The paging and ranking functions introduced in 2005 are old news by now, but the typical ROW_NUMBER OVER() implementation only solves part of the problem.
Nearly every application that uses paging gives some indication of how many pages (or total records) are in the total result set. The challenge is to query the total number of rows, and return only the desired records with a minimum of overhead? The holy grail solution would allow you to return one page of the results and the total number of rows with no additional I/O overhead.
In theory, ROW_NUMBER() gives you all the information you need because it assigns a sequential number to every single row in your result set. It all falls down, of course, when you only return a subset of your results that don't include the highest sequential number. The solution is to return a 2nd column of sequential numbers, in the reverse order. The total number of the records will always be the sum of the two
fields on any given row minus 1 (unless one of your sequences is zero-bound).

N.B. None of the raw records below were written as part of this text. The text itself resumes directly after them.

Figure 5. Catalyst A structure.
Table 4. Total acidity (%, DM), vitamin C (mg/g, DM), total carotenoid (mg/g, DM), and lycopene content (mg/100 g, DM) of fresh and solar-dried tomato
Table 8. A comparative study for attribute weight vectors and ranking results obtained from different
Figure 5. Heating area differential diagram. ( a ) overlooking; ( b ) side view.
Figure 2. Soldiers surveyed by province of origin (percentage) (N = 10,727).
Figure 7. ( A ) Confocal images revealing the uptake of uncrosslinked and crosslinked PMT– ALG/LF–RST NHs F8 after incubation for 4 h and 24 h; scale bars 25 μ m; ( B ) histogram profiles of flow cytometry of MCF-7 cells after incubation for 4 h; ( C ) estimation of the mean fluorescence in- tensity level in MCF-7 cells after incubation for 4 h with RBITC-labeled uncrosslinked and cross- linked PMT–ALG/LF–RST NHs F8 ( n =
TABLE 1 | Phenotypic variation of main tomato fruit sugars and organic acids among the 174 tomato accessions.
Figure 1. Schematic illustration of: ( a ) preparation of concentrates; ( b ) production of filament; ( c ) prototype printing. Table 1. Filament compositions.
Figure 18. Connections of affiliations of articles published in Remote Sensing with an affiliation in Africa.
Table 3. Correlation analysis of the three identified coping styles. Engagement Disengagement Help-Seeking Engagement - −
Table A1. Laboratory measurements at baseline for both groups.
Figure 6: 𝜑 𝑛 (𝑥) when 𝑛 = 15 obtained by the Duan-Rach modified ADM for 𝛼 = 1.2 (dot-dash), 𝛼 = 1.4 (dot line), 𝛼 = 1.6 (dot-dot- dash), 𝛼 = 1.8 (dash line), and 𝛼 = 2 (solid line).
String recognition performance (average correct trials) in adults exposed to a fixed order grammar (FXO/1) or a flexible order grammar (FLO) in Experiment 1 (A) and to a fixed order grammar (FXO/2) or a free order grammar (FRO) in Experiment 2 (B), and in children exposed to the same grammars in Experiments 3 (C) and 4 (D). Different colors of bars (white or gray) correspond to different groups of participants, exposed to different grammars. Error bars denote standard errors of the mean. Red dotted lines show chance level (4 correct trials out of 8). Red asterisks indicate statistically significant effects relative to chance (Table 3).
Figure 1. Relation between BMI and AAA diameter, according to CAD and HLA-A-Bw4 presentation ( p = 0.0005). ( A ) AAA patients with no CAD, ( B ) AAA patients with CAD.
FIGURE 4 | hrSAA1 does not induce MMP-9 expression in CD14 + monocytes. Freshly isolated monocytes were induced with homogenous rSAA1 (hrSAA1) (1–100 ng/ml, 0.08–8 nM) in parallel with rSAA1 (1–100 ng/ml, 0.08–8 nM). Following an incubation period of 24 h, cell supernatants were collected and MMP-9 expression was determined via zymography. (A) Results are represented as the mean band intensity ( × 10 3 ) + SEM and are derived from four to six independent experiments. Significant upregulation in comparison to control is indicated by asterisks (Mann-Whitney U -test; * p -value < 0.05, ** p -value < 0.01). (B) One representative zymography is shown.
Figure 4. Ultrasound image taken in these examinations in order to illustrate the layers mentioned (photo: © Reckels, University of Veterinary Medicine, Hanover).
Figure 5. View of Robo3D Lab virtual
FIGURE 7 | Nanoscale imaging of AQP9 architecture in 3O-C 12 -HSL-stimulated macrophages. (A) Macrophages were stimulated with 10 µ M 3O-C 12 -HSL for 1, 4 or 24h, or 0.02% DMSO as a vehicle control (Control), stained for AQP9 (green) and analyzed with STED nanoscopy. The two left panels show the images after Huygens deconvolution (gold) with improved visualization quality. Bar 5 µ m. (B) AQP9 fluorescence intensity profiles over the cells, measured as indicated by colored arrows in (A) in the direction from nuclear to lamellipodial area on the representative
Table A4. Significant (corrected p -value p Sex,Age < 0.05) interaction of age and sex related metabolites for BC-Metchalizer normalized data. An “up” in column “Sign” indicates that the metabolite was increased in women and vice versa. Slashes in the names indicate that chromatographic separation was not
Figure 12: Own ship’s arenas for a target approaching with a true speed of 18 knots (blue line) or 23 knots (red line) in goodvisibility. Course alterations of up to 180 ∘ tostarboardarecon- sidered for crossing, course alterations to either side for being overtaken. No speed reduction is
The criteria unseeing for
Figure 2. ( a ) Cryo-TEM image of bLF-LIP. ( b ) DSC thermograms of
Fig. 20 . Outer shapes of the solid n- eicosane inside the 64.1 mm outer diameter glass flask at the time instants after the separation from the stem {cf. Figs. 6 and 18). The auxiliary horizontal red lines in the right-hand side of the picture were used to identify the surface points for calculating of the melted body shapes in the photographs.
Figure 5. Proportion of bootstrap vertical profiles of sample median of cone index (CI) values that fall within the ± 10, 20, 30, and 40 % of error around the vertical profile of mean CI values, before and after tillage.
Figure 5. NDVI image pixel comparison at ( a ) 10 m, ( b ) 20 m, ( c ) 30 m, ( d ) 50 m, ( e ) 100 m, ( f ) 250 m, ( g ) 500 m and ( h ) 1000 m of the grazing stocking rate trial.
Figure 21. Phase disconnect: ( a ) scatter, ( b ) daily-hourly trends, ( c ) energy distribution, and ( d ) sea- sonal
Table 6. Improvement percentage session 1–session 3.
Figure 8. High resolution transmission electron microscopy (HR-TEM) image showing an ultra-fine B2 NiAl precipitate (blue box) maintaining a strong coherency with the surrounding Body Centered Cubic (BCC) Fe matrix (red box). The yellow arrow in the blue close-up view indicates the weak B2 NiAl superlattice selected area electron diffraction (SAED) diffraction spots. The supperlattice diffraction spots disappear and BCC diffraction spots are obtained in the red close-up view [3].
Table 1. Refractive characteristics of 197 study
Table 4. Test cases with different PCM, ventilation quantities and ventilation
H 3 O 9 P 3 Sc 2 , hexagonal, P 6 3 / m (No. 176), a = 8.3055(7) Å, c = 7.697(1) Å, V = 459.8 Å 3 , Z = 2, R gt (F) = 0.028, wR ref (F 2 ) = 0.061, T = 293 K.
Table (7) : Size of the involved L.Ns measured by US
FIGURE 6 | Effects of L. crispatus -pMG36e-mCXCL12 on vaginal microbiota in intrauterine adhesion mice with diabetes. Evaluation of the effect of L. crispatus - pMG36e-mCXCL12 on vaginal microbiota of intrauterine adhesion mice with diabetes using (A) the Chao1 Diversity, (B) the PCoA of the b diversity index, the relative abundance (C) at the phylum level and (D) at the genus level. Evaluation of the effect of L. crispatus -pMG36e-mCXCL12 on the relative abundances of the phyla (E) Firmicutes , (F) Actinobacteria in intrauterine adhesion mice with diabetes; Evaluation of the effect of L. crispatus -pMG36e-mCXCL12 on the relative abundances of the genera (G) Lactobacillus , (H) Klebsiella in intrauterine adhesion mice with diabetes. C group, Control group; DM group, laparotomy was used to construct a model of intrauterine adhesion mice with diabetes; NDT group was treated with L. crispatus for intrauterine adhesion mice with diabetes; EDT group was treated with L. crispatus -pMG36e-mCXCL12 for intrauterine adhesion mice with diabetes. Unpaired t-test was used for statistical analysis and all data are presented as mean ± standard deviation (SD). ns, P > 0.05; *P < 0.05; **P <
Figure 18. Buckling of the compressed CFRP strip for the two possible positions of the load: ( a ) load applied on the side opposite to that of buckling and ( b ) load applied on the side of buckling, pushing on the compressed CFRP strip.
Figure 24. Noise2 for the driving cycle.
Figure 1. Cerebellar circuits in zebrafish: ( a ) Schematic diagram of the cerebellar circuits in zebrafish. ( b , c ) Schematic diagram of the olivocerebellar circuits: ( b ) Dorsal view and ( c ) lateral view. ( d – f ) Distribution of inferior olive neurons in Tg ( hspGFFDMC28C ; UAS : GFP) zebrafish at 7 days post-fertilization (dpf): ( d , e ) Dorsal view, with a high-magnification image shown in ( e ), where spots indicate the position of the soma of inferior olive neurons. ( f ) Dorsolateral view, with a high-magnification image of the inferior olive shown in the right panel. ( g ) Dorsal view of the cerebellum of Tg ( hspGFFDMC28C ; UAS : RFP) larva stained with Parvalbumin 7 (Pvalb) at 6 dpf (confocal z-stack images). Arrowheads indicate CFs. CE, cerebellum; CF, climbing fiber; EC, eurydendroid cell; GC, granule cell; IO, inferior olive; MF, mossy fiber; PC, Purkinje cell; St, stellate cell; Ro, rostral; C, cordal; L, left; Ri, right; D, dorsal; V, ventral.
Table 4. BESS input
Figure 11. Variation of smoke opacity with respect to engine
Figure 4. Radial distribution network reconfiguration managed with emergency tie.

DECLARE @startRow INT ; SET @startrow = 50
;
WITH cols AS
(
SELECT col1, col2,
ROW_NUMBER() OVER(ORDER BY col1, col2) AS seq,
ROW_NUMBER() OVER(ORDER BY col1 DESC, col2 desc) AS totrows
FROM Table1
)
SELECT col1, col2, totrows + seq -1 as TotRows
FROM cols
WHERE seq BETWEEN @startRow AND @startRow + 49
ORDERBY seq
This approach gives us our page of data and the total number of rows with zero additional overhead! (well, maybe one or two ms of CPU time, but that's it).